What to log during an audit

Audit field Why it matters
Crawler name Prevents broad, ambiguous policy notes.
Official documentation URL Lets the team re-check behavior later.
Current policy Shows whether the crawler is allowed or blocked.
Business reason Connects technical rules to visibility goals.
Last verified Prevents stale crawler assumptions.

How this supports first-page strategy

Crawler access will not put a weak page on the first page by itself. It does support the larger ranking strategy by making sure high-quality source pages are available to the systems that discover, summarize, and cite web content. For a young authority site, the win comes from combining crawler access, deep content, internal links, glossary definitions, original examples, and consistent publication.

The crawler list is therefore part of the operating system for the site. It tells you which doors are open, but the pages behind those doors still need to be worth entering.

FAQ

Is Googlebot an AI crawler?

Googlebot is the ordinary Google Search crawler, but pages indexed by Search can be eligible for Google Search AI features, so it still matters for AEO.

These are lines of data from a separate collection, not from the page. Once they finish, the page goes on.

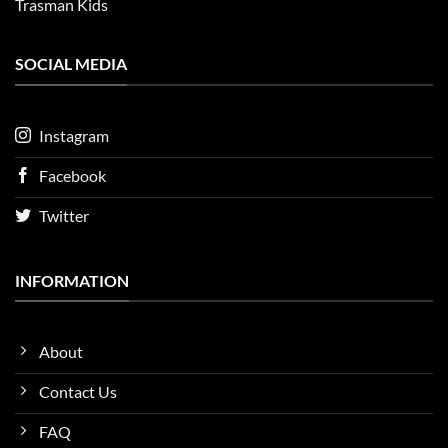
Trasman Kids
SOCIAL MEDIA
Instagram
Facebook
Twitter
INFORMATION
About
Contact Us
FAQ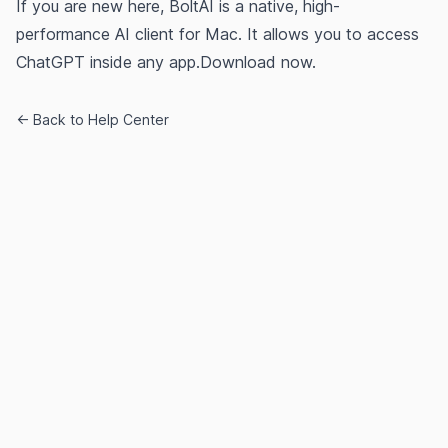
If you are new here, BoltAI is a native, high-
performance AI client for Mac. It allows you to access
ChatGPT inside any app.
Download now.
← Back to Help Center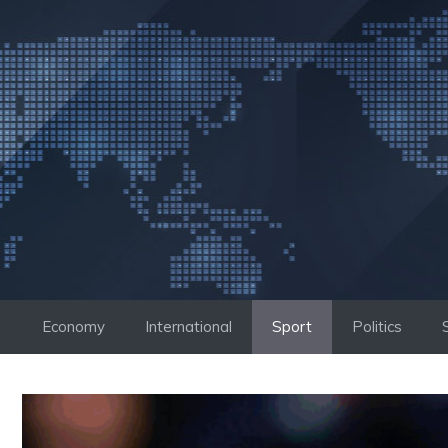
Skip
to
content
Economy
International
Sport
Politics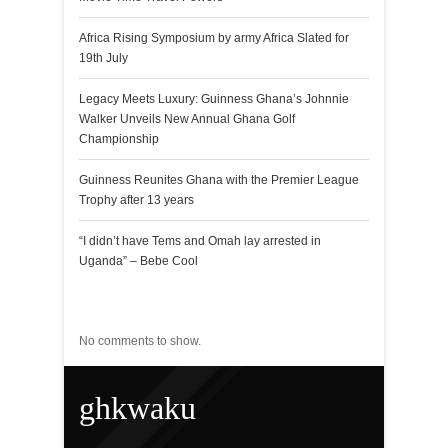
Africa Rising Symposium by army Africa Slated for
19th July
Legacy Meets Luxury: Guinness Ghana’s Johnnie
Walker Unveils New Annual Ghana Golf
Championship
Guinness Reunites Ghana with the Premier League
Trophy after 13 years
“I didn’t have Tems and Omah lay arrested in
Uganda” – Bebe Cool
Recent Comments
No comments to show.
ghkwaku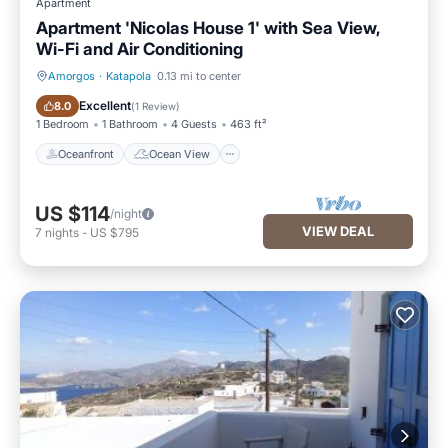
Apartment
Apartment 'Nicolas House 1' with Sea View,
Wi-Fi and Air Conditioning
Amorgos
·
Katapola
0.13 mi to center
Oceanfront
Ocean View
Excellent
8.0
(
1 Review
)
1 Bedroom
1 Bathroom
4 Guests
463 ft²
Oceanfront
Ocean View
US $114
/night
VIEW DEAL
7
nights
-
US $795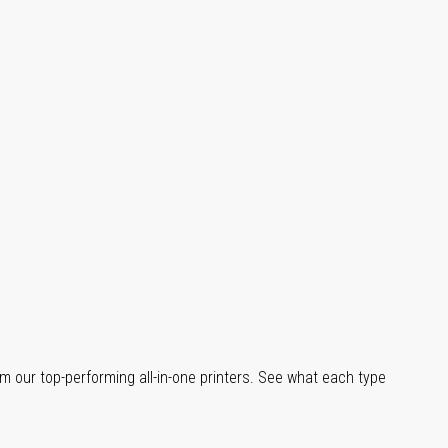
m our top-performing all-in-one printers. See what each type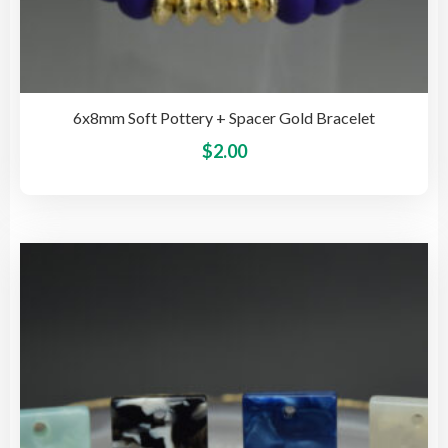
6x8mm Soft Pottery + Spacer Gold Bracelet
This
$
2.00
pro
has
mult
vari
The
opti
may
be
cho
on
the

Is Google-Extended the same as Googlebot?

No. Google-Extended is a separate control related to Gemini and Vertex AI model use, not ordinary Search crawling.

Should crawler rules be copied from another site?

No. Copy the decision model, not the exact rules. Your goals may differ.

Should crawler lists be updated?

Yes. AI crawler documentation changes, and new user agents appear. Review the list at least monthly for a site that depends on answer-engine visibility.